A lot of times I understand that the examiner may not understand the complexities of cash balance management. They keep bringing it closer to peer average. It is things like that that I will come in and explain. The first thing I ask that I used to have much more benefit in the Southeast was, “Who is your examiner?” If I knew the examiner then each examiner has their particulars. I would drive it through that person’s thinking pattern to get them to understand where they are coming from, give thoughts to go back and discuss with them. It has been very successful. It is like what you are doing. A simple way of explaining that is interpreting French to English and vice versa and then making sure that they meet in the middle on getting to a point of agreement.
We are the journey that we have taken to this point in time. If you are dealing with an examiner who has an interest in lending as opposed to accounting or information system as opposed to accounting, they tend to highlight that area more because it is the background that they come from. They have other team members and specialists that interact with that. It can get real complicated from the NCUA side. Having someone like you out there in the Southeast can help the credit unions that might be dealing with that. Relative to the liquidity as it relates to real estate lending because real estate lending continues to become a bigger part of credit unions’ balance sheets.
I can see why the Federal Home Loan Bank has more and more credit unions involved in it. I was also looking in 2013 or 2014 when NCUA came out with the regulation requiring an investment policy and having more robust contingencies in place for liquidity whether it is the Fed or the Federal Home Loan Bank. I am guessing if you went back to that period, that might have been where you had quite a bit of your growth where they were trying to comply with the new regulation.
I wanted to make sure that the bank had a relationship. At least Atlanta had a relationship with NCUA folks who dealt with that. That is the capital market area. We wanted to make sure that we talked the same language and NCUA understood Federal Home Loan Bank’s role very clearly. We dealt with Federal Home Loan Banks when we were dealing with the corporates. That experience may not have been as popular as we wanted it to be. We had to define how it would use it at the regular credit union level and make sure that NCUA credit unions trade and everybody else understands that we are all strategic partners, ensuring that credit unions are safe and sound. The industry grows and has the tools to be able to compete in financial services in both regulated and unregulated markets.

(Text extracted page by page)
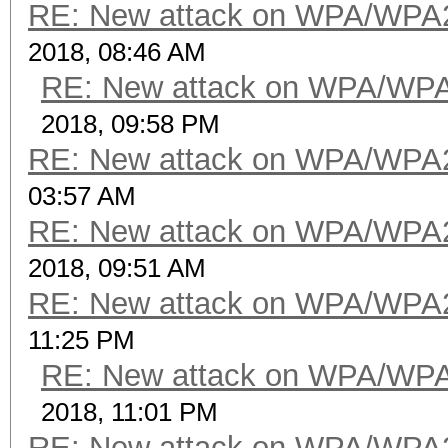
RE: New attack on WPA/WPA
2018, 08:46 AM
RE: New attack on WPA/WP
2018, 09:58 PM
RE: New attack on WPA/WPA
03:57 AM
RE: New attack on WPA/WPA
2018, 09:51 AM
RE: New attack on WPA/WPA
11:25 PM
RE: New attack on WPA/WP
2018, 11:01 PM
RE: New attack on WPA/WPA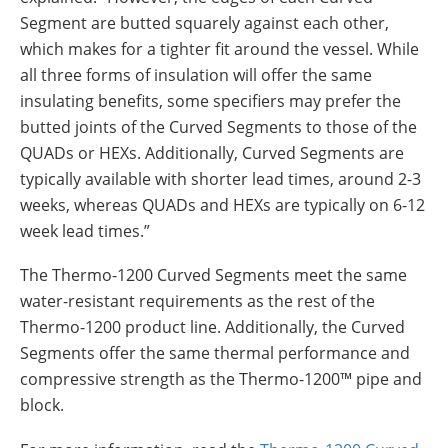
Segment are butted squarely against each other,
which makes for a tighter fit around the vessel. While
all three forms of insulation will offer the same
insulating benefits, some specifiers may prefer the
butted joints of the Curved Segments to those of the
QUADs or HEXs. Additionally, Curved Segments are
typically available with shorter lead times, around 2-3
weeks, whereas QUADs and HEXs are typically on 6-12
week lead times.”
The Thermo-1200 Curved Segments meet the same
water-resistant requirements as the rest of the
Thermo-1200 product line. Additionally, the Curved
Segments offer the same thermal performance and
compressive strength as the Thermo-1200™ pipe and
block.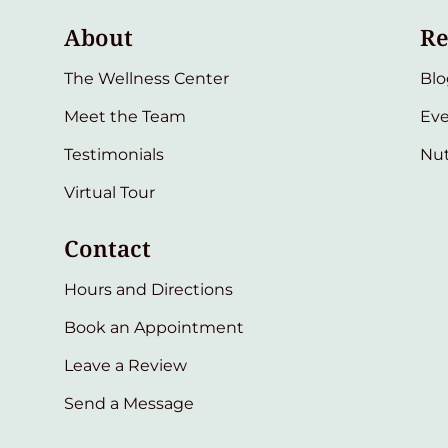
About
Re
The Wellness Center
Blo
Meet the Team
Eve
Testimonials
Nut
Virtual Tour
Contact
Hours and Directions
Book an Appointment
Leave a Review
Send a Message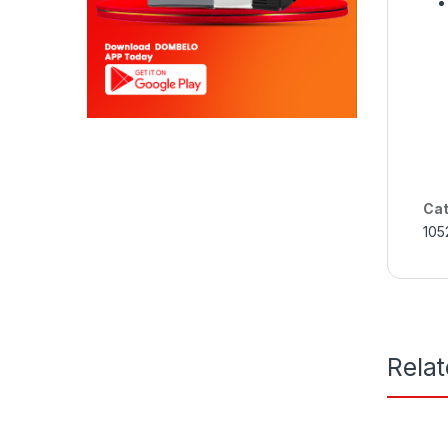
Cat
105
Rela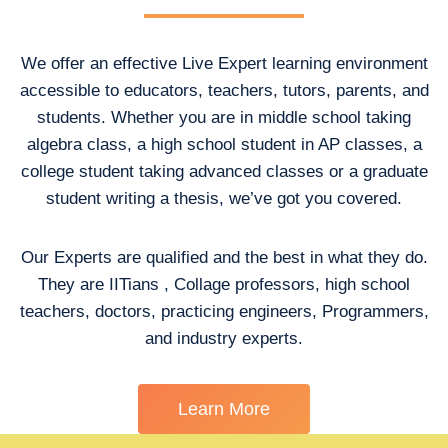
We offer an effective Live Expert learning environment
accessible to educators, teachers, tutors, parents, and
students. Whether you are in middle school taking
algebra class, a high school student in AP classes, a
college student taking advanced classes or a graduate
student writing a thesis, we’ve got you covered.
Our Experts are qualified and the best in what they do.
They are IITians , Collage professors, high school
teachers, doctors, practicing engineers, Programmers,
and industry experts.
Learn More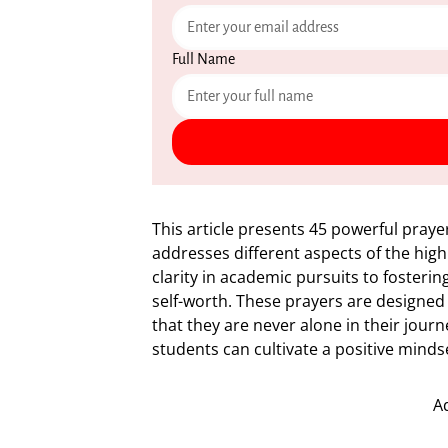
Full Name
This article presents 45 powerful praye
addresses different aspects of the hig
clarity in academic pursuits to fosteri
self-worth. These prayers are designed
that they are never alone in their journe
students can cultivate a positive minds
A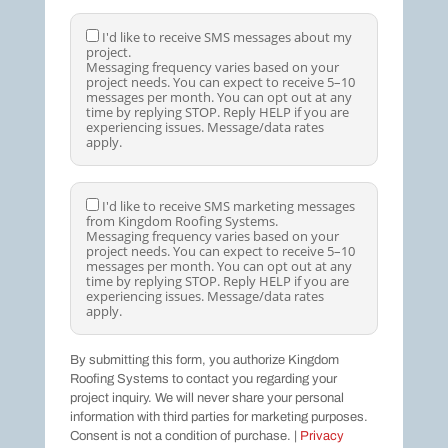
I
I'd like to receive SMS messages about my
project.
'
Messaging frequency varies based on your
d
project needs. You can expect to receive 5–10
l
messages per month. You can opt out at any
i
time by replying STOP. Reply HELP if you are
k
experiencing issues. Message/data rates
e
apply.
t
o
r
e
I
I'd like to receive SMS marketing messages
c
from Kingdom Roofing Systems.
'
e
Messaging frequency varies based on your
d
i
project needs. You can expect to receive 5–10
l
v
messages per month. You can opt out at any
i
e
time by replying STOP. Reply HELP if you are
k
S
experiencing issues. Message/data rates
e
M
apply.
t
S
o
m
r
e
By submitting this form, you authorize Kingdom
e
s
Roofing Systems to contact you regarding your
c
s
e
project inquiry. We will never share your personal
a
i
information with third parties for marketing purposes.
g
v
e
Consent is not a condition of purchase. |
Privacy
e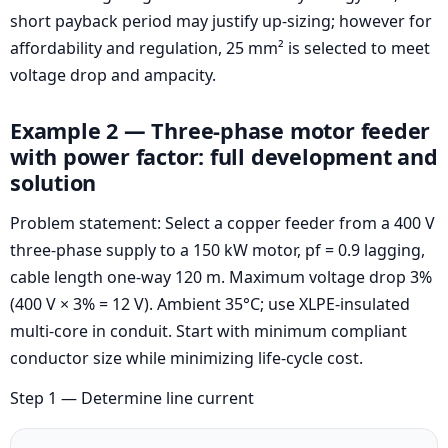
short payback period may justify up-sizing; however for
affordability and regulation, 25 mm² is selected to meet
voltage drop and ampacity.
Example 2 — Three-phase motor feeder
with power factor: full development and
solution
Problem statement: Select a copper feeder from a 400 V
three-phase supply to a 150 kW motor, pf = 0.9 lagging,
cable length one-way 120 m. Maximum voltage drop 3%
(400 V × 3% = 12 V). Ambient 35°C; use XLPE-insulated
multi-core in conduit. Start with minimum compliant
conductor size while minimizing life-cycle cost.
Step 1 — Determine line current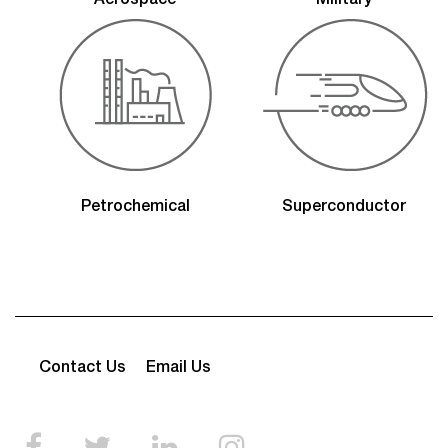
Aerospace
Military
Petrochemical
Superconductor
Contact Us
Email Us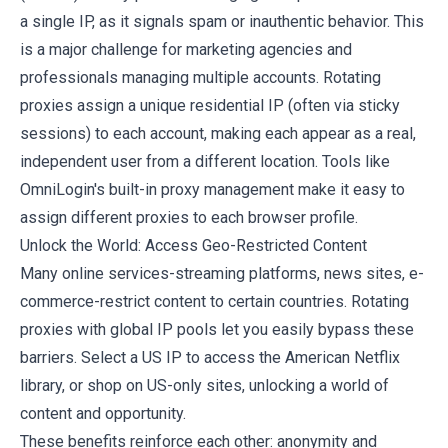
a single IP, as it signals spam or inauthentic behavior. This
is a major challenge for marketing agencies and
professionals managing multiple accounts. Rotating
proxies assign a unique residential IP (often via sticky
sessions) to each account, making each appear as a real,
independent user from a different location. Tools like
OmniLogin's built-in proxy management
make it easy to
assign different proxies to each browser profile.
Unlock the World: Access Geo-Restricted Content
Many online services-streaming platforms, news sites, e-
commerce-restrict content to certain countries. Rotating
proxies with global IP pools let you easily bypass these
barriers. Select a US IP to access the American Netflix
library, or shop on US-only sites, unlocking a world of
content and opportunity.
These benefits reinforce each other: anonymity and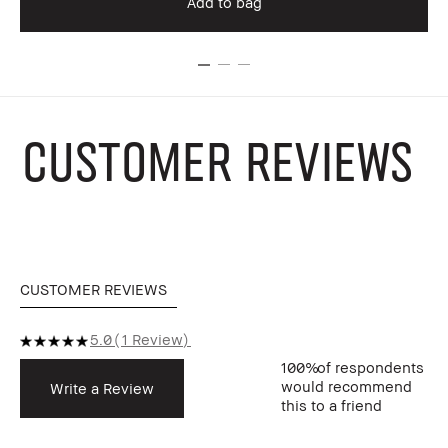
Add to bag
CUSTOMER REVIEWS
CUSTOMER REVIEWS
5.0
1 Review
100%
of respondents
would recommend
Write a Review
this to a friend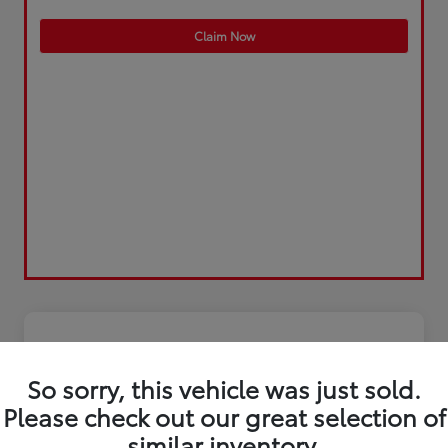
Claim Now
So sorry, this vehicle was just sold.
Please check out our great selection of
similar inventory.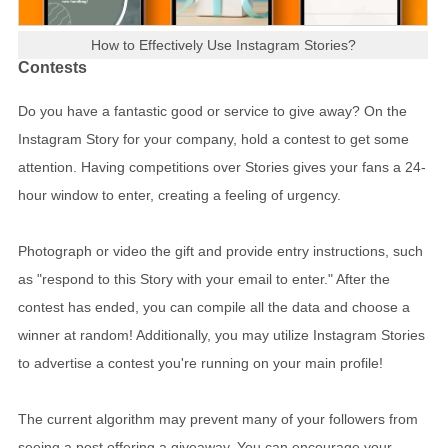
How to Effectively Use Instagram Stories?
Contests
Do you have a fantastic good or service to give away? On the
Instagram Story for your company, hold a contest to get some
attention. Having competitions over Stories gives your fans a 24-
hour window to enter, creating a feeling of urgency.
Photograph or video the gift and provide entry instructions, such
as "respond to this Story with your email to enter." After the
contest has ended, you can compile all the data and choose a
winner at random! Additionally, you may utilize Instagram Stories
to advertise a contest you're running on your main profile!
The current algorithm may prevent many of your followers from
seeing a post offering a giveaway. You can encourage your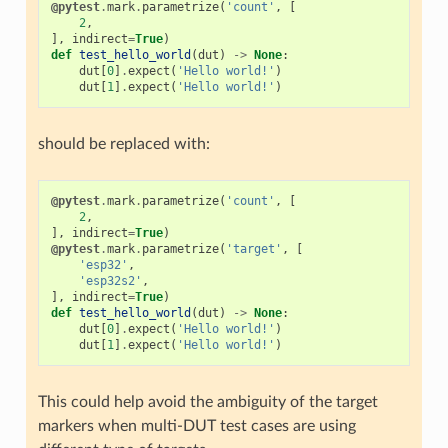
@pytest
.
mark
.
parametrize
(
'count'
,
[
2
,
],
indirect
=
True
)
def
test_hello_world
(
dut
)
->
None
:
dut
[
0
]
.
expect
(
'Hello world!'
)
dut
[
1
]
.
expect
(
'Hello world!'
)
should be replaced with:
@pytest
.
mark
.
parametrize
(
'count'
,
[
2
,
],
indirect
=
True
)
@pytest
.
mark
.
parametrize
(
'target'
,
[
'esp32'
,
'esp32s2'
,
],
indirect
=
True
)
def
test_hello_world
(
dut
)
->
None
:
dut
[
0
]
.
expect
(
'Hello world!'
)
dut
[
1
]
.
expect
(
'Hello world!'
)
This could help avoid the ambiguity of the target
markers when multi-DUT test cases are using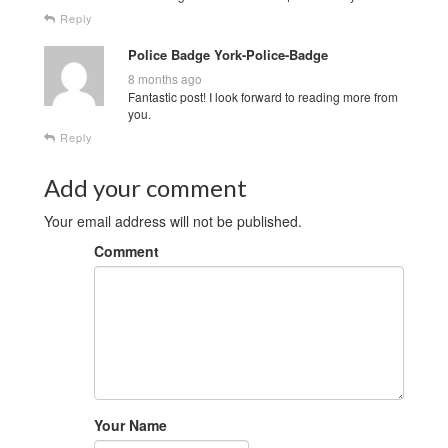
Reply
Police Badge York-Police-Badge
8 months ago
Fantastic post! I look forward to reading more from
you.
Reply
Add your comment
Your email address will not be published.
Comment
Your Name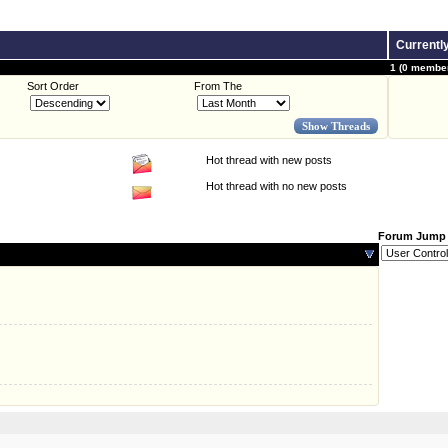
Currentl
1 (0 member
Sort Order
From The
Hot thread with new posts
Hot thread with no new posts
Forum Jump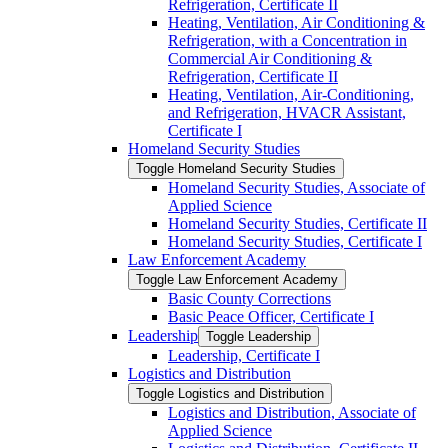
Refrigeration, Certificate II
Heating, Ventilation, Air Conditioning &​
Refrigeration, with a Concentration in
Commercial Air Conditioning &​
Refrigeration, Certificate II
Heating, Ventilation, Air-​Conditioning,
and Refrigeration, HVACR Assistant,
Certificate I
Homeland Security Studies
Toggle Homeland Security Studies
Homeland Security Studies, Associate of
Applied Science
Homeland Security Studies, Certificate II
Homeland Security Studies, Certificate I
Law Enforcement Academy
Toggle Law Enforcement Academy
Basic County Corrections
Basic Peace Officer, Certificate I
Leadership
Toggle Leadership
Leadership, Certificate I
Logistics and Distribution
Toggle Logistics and Distribution
Logistics and Distribution, Associate of
Applied Science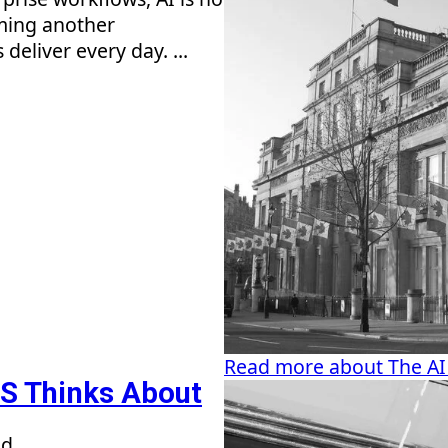
oming another
eliver every day. ...
Read more about The AI
S Thinks About
ad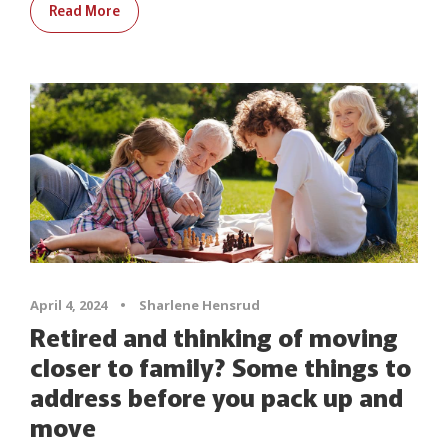
Read More
April 4, 2024
•
Sharlene Hensrud
Retired and thinking of moving
closer to family? Some things to
address before you pack up and
move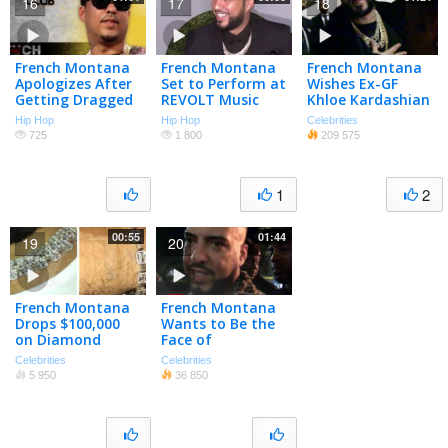
16
17
18
French Montana
French Montana
French Montana
Apologizes After
Set to Perform at
Wishes Ex-GF
Getting Dragged
REVOLT Music
Khloe Kardashian
on Twitter
Conference
Well After
Hip Hop
Hip Hop
Celebrities
Cheating Scandal
725
1 800
209 575
1
2
00:55
01:44
19
20
French Montana
French Montana
Drops $100,000
Wants to Be the
on Diamond
Face of
Chains and
Immigration |
Celebrities
Celebrities
Matching
TMZ
5 950
36 850
Bracelet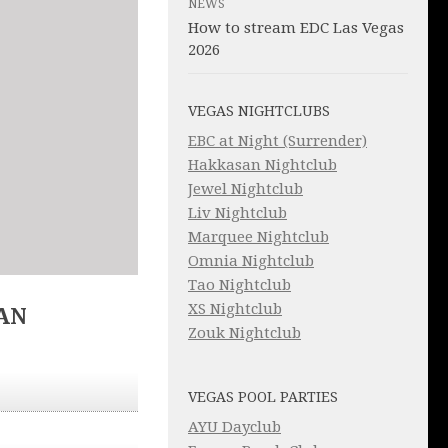
NEWS
How to stream EDC Las Vegas
2026
VEGAS NIGHTCLUBS
EBC at Night (Surrender)
Hakkasan Nightclub
Jewel Nightclub
Liv Nightclub
Marquee Nightclub
Omnia Nightclub
Tao Nightclub
XS Nightclub
AN
Zouk Nightclub
VEGAS POOL PARTIES
AYU Dayclub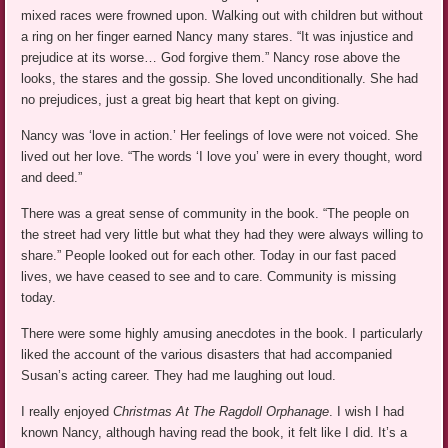
mixed races were frowned upon. Walking out with children but without
a ring on her finger earned Nancy many stares. “It was injustice and
prejudice at its worse… God forgive them.” Nancy rose above the
looks, the stares and the gossip. She loved unconditionally. She had
no prejudices, just a great big heart that kept on giving.
Nancy was ‘love in action.’ Her feelings of love were not voiced. She
lived out her love. “The words ‘I love you’ were in every thought, word
and deed.”
There was a great sense of community in the book. “The people on
the street had very little but what they had they were always willing to
share.” People looked out for each other. Today in our fast paced
lives, we have ceased to see and to care. Community is missing
today.
There were some highly amusing anecdotes in the book. I particularly
liked the account of the various disasters that had accompanied
Susan’s acting career. They had me laughing out loud.
I really enjoyed
Christmas At The Ragdoll Orphanage
. I wish I had
known Nancy, although having read the book, it felt like I did. It’s a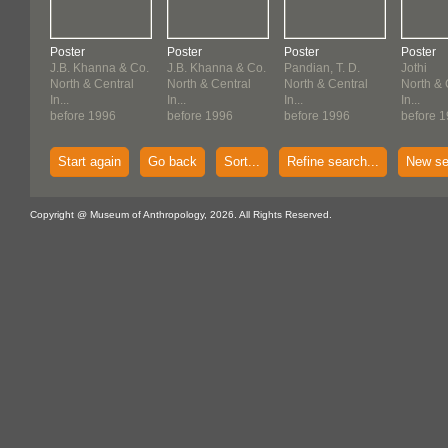
Poster
Poster
Poster
Poster
J.B. Khanna & Co.
J.B. Khanna & Co.
Pandian, T. D.
Jothi
North & Central
North & Central
North & Central
North & 
In...
In...
In...
In...
before 1996
before 1996
before 1996
before 
Start again
Go back
Sort...
Refine search...
New se
Copyright @ Museum of Anthropology, 2026. All Rights Reserved.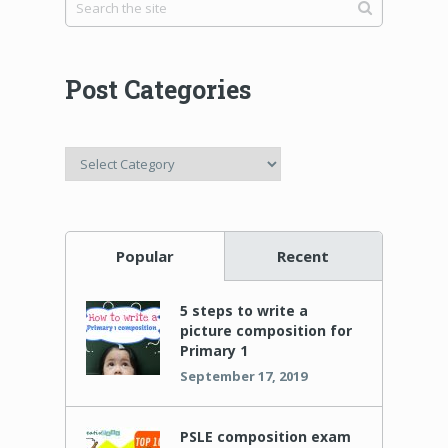
Post Categories
Post
Categories
Popular
Recent
5 steps to write a
picture composition for
Primary 1
September 17, 2019
PSLE composition exam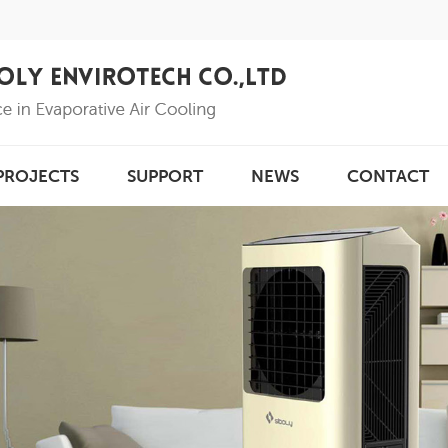
PROJECTS
SUPPORT
NEWS
CONTACT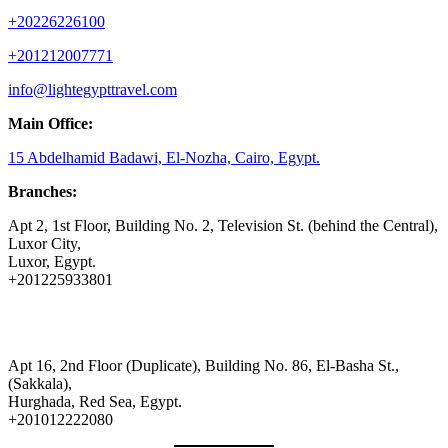
+20226226100
+201212007771
info@lightegypttravel.com
Main Office:
15 Abdelhamid Badawi, El-Nozha, Cairo, Egypt.
Branches:
Apt 2, 1st Floor, Building No. 2, Television St. (behind the Central),
Luxor City,
Luxor, Egypt.
+201225933801
Apt 16, 2nd Floor (Duplicate), Building No. 86, El-Basha St.,
(Sakkala),
Hurghada, Red Sea, Egypt.
+201012222080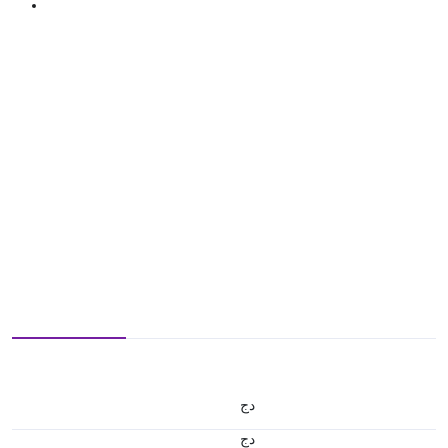
دج
دج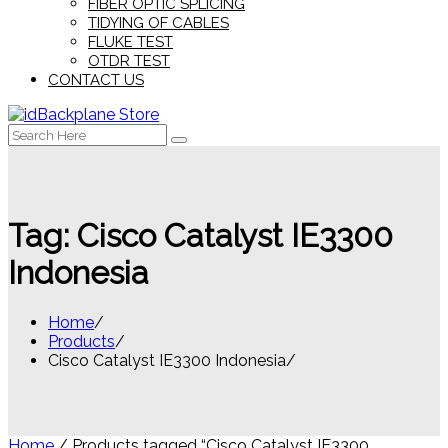
FIBER OPTIC SPLICING
TIDYING OF CABLES
FLUKE TEST
OTDR TEST
CONTACT US
Search
for:
Tag:
Cisco Catalyst IE3300
Indonesia
Home
Products
Cisco Catalyst IE3300 Indonesia
Home
/ Products tagged “Cisco Catalyst IE3300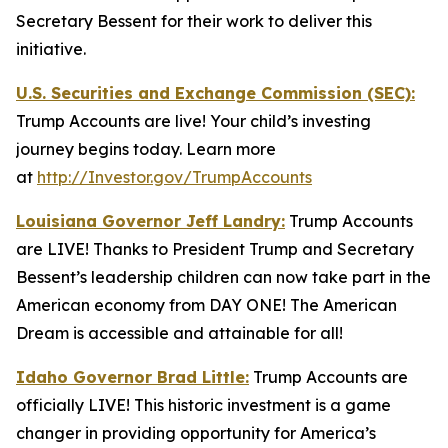
Secretary Bessent for their work to deliver this
initiative.
U.S. Securities and Exchange Commission (SEC):
Trump Accounts are live! Your child’s investing
journey begins today. Learn more
at
http://Investor.gov/TrumpAccounts
Louisiana Governor Jeff Landry:
Trump Accounts
are LIVE! Thanks to President Trump and Secretary
Bessent’s leadership children can now take part in the
American economy from DAY ONE! The American
Dream is accessible and attainable for all!
Idaho Governor Brad Little:
Trump Accounts are
officially LIVE! This historic investment is a game
changer in providing opportunity for America’s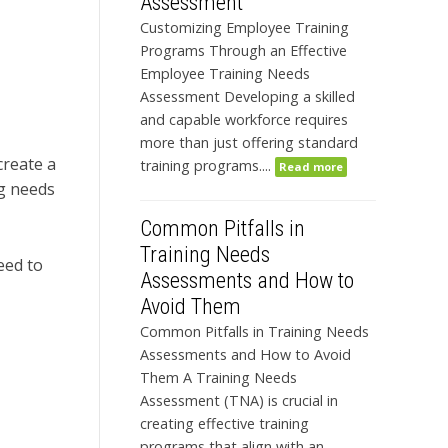
Assessment
Customizing Employee Training
Programs Through an Effective
Employee Training Needs
Assessment Developing a skilled
and capable workforce requires
more than just offering standard
create a
training programs....
Read more
ng needs
Common Pitfalls in
Training Needs
eed to
Assessments and How to
Avoid Them
Common Pitfalls in Training Needs
Assessments and How to Avoid
Them A Training Needs
Assessment (TNA) is crucial in
creating effective training
programs that align with an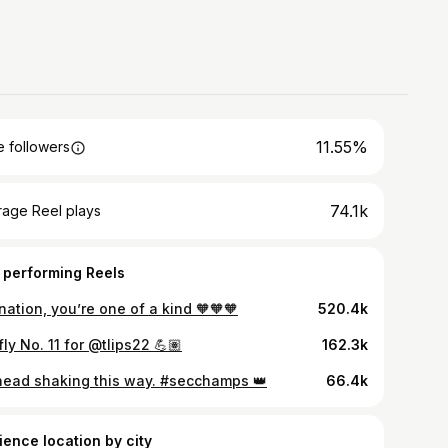
11.55%
 followers
74.1k
rage Reel plays
 performing Reels
nation, you’re one of a kind 🧡🧡🧡
520.4k
fly No. 11 for @tlips22 💪🏽
162.3k
head shaking this way. #secchamps 👑
66.4k
ience location by city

Work task:
Transcribe the passage on NCUA examiners and credit union liquidity, everything from "We are the journey" down to "unions’ balance sheets.".

Output for this task:
We are the journey that we have taken to this point in time. If you are dealing with an examiner who has an interest in lending as opposed to accounting or information system as opposed to accounting, they tend to highlight that area more because it is the background that they come from. They have other team members and specialists that interact with that. It can get real complicated from the NCUA side. Having someone like you out there in the Southeast can help the credit unions that might be dealing with that. Relative to the liquidity as it relates to real estate lending because real estate lending continues to become a bigger part of credit unions’ balance sheets.